I swallowed down my grief. At least he was responding to me. That was what I needed to focus on.

“Do you know who the red-haired glitcher was in that hallway?”

“He creates hallucinations based on a subject’s fears and desires,” Adrien explained in a completely blank monotone. “While your mind was busy in the world he created around you, the weapons from the ceiling were supposed to take you down. But you detected them and the gun he had with him as well. The Chancellor was afraid if she sent out more soldiers to kill you, you’d sense them with your telek in spite of the hallucinations. So she sent me out to kill you instead by taking off your helmet. As I had foreseen.”

“She said you saw me die.” My voice was quiet.

“I saw flashes of you writhing on the ground, and then not moving at all. I assumed that indicated your death.” His voice was still so empty and cold. He talked about my death with the same emotion as one might when discussing the components of a propulsion engine.

“Do you feel anything?” I asked, desperate for some spark of the old Adrien I’d known.

He raised his head, and his eyes met mine for a moment.

This was it. This was the moment our souls would recognize each other and I’d see the light come back into his eyes.

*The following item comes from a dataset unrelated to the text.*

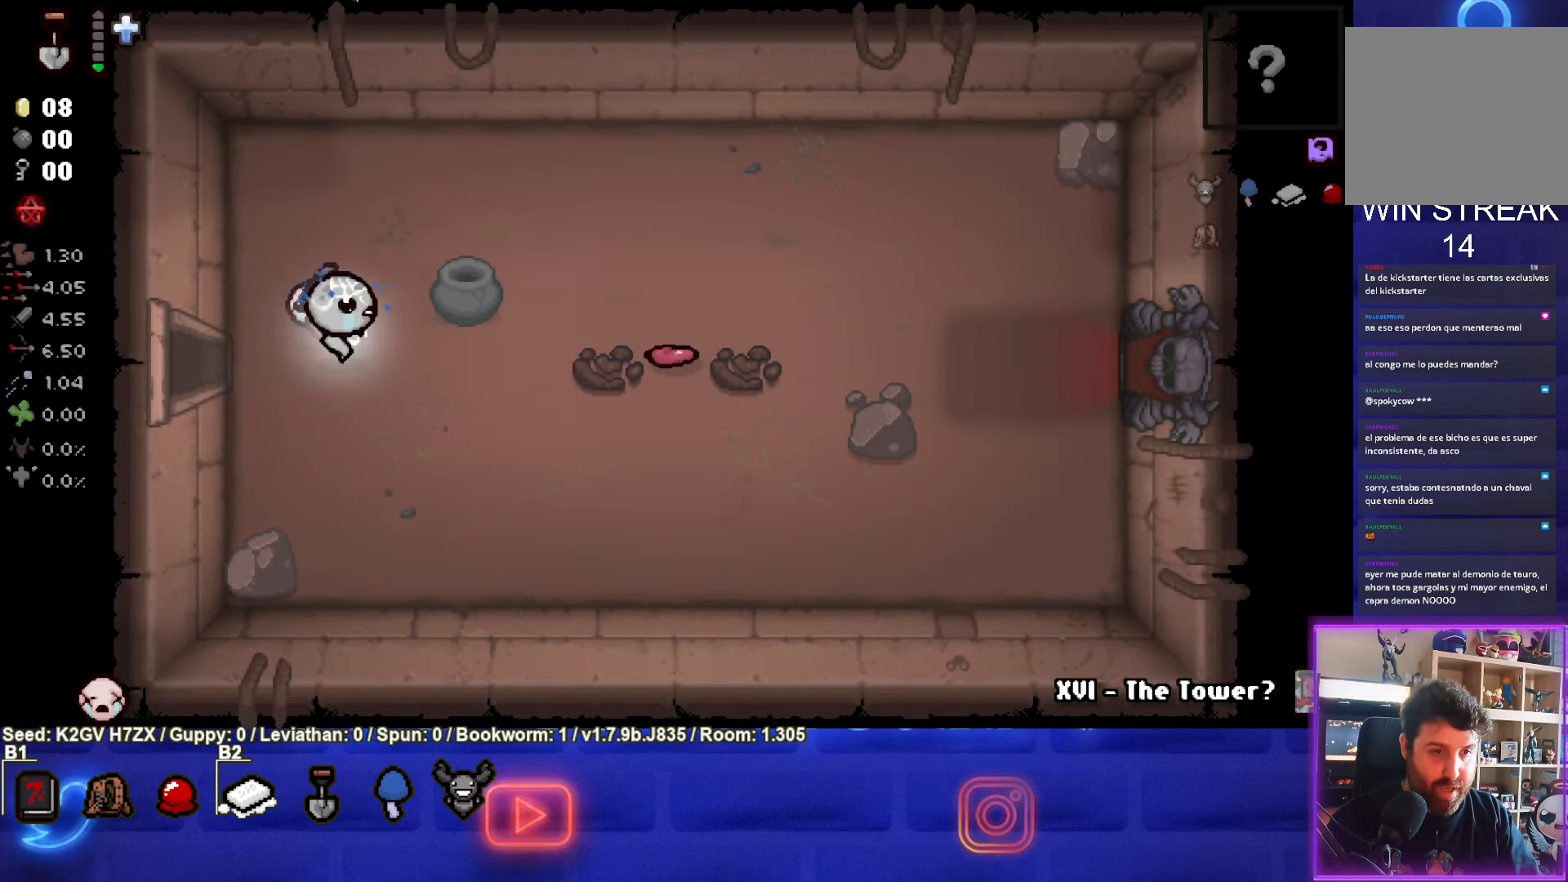
{"buttons": [], "left_stick": "up-right", "events": [[233, "left_stick", "up-right"]]}
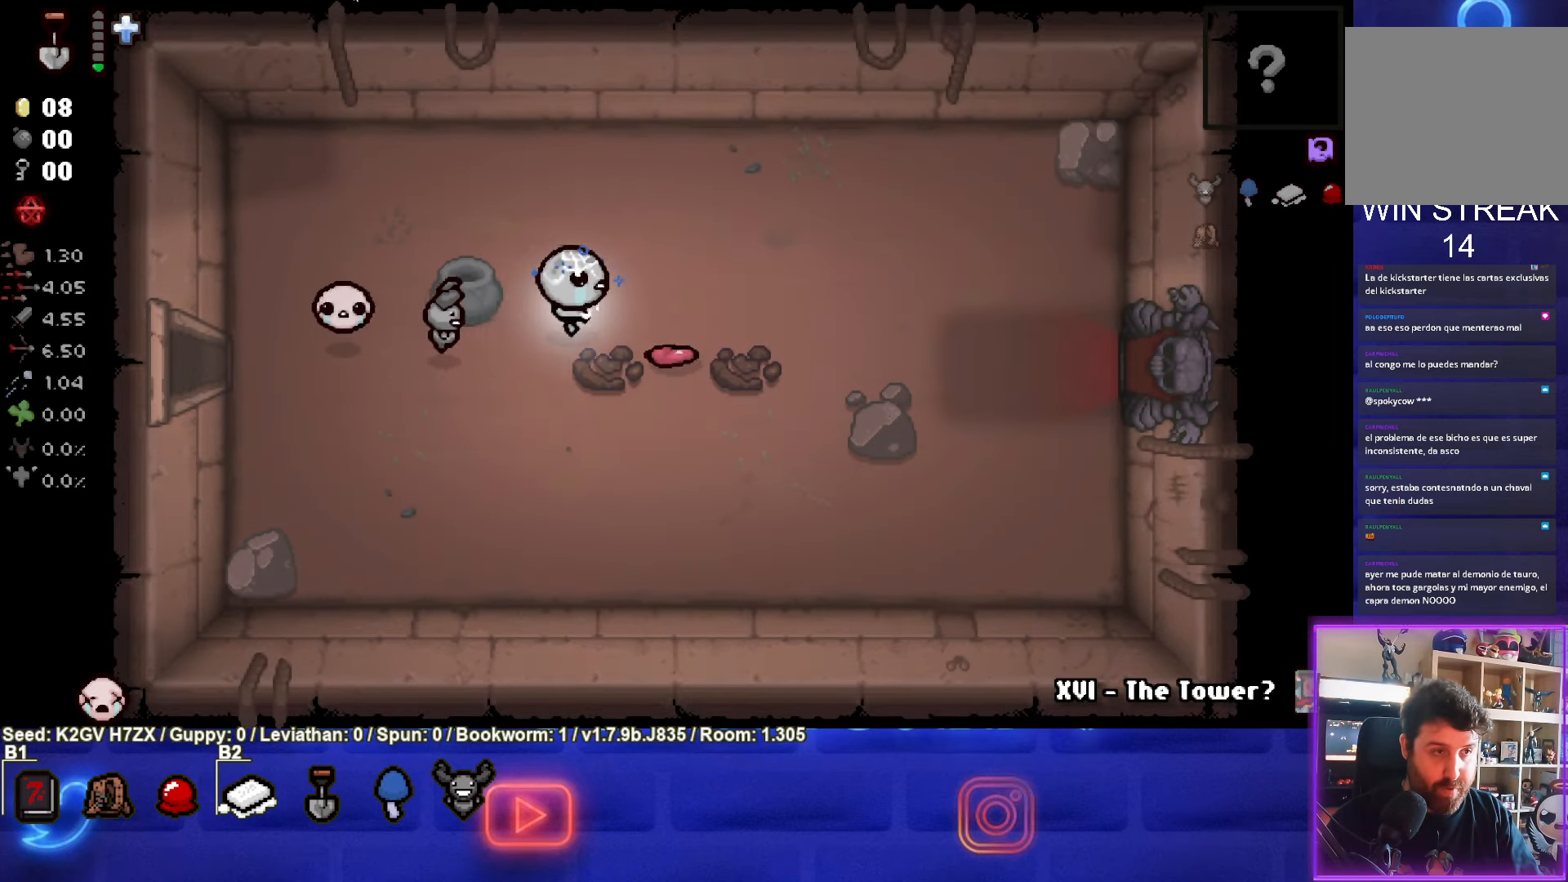
{"buttons": [], "left_stick": "right", "events": [[117, "left_stick", "right"]]}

I clutched his hand tighter.

See me, I wished silently. Look into my eyes and remember.

“No,” he said. “I do not feel anything.” His gaze was just as empty as my brother’s had always been under the control of the V-chip.

No. I couldn’t lose him like this. I would make him remember. I scooted my chair closer to his, ignoring the screech of the chair legs scraping across the ground. His eyes did not follow me, but instead stared at the spot I had previously been.

I closed my eyes so I wouldn’t see his hollow stare. I touched my lips to his.

He didn’t respond. I kissed deeper, harder, pouring all of my desperation into it and willing him to remember.

His lips didn’t move.

I pulled back and searched his eyes. He still wasn’t looking at me.

And I knew.

We hadn’t saved him, not really. We’d brought back his body, but that was all. The Chancellor hadn’t given me a choice after all. She knew I was going to lose both Taylor and Adrien either way.

My body trembled as I stepped back. “You should get some rest,” I said. “Everything will turn out okay.” I tried to sound more confident than I felt.

And then I fled from the room. The tears I’d been holding back before now flooded my cheeks.

My arm com buzzed.

Compound-wide meeting in the training room, attendance is mandatory.

I swiped the tears from my eyes and took a deep breath. The last thing I wanted right now was to be around other people, but I knew everyone was afraid for the future of the Rez. The General had been killed and the Chancellor had escaped again. We needed solidarity more than ever right now. I changed directions and headed toward the training center.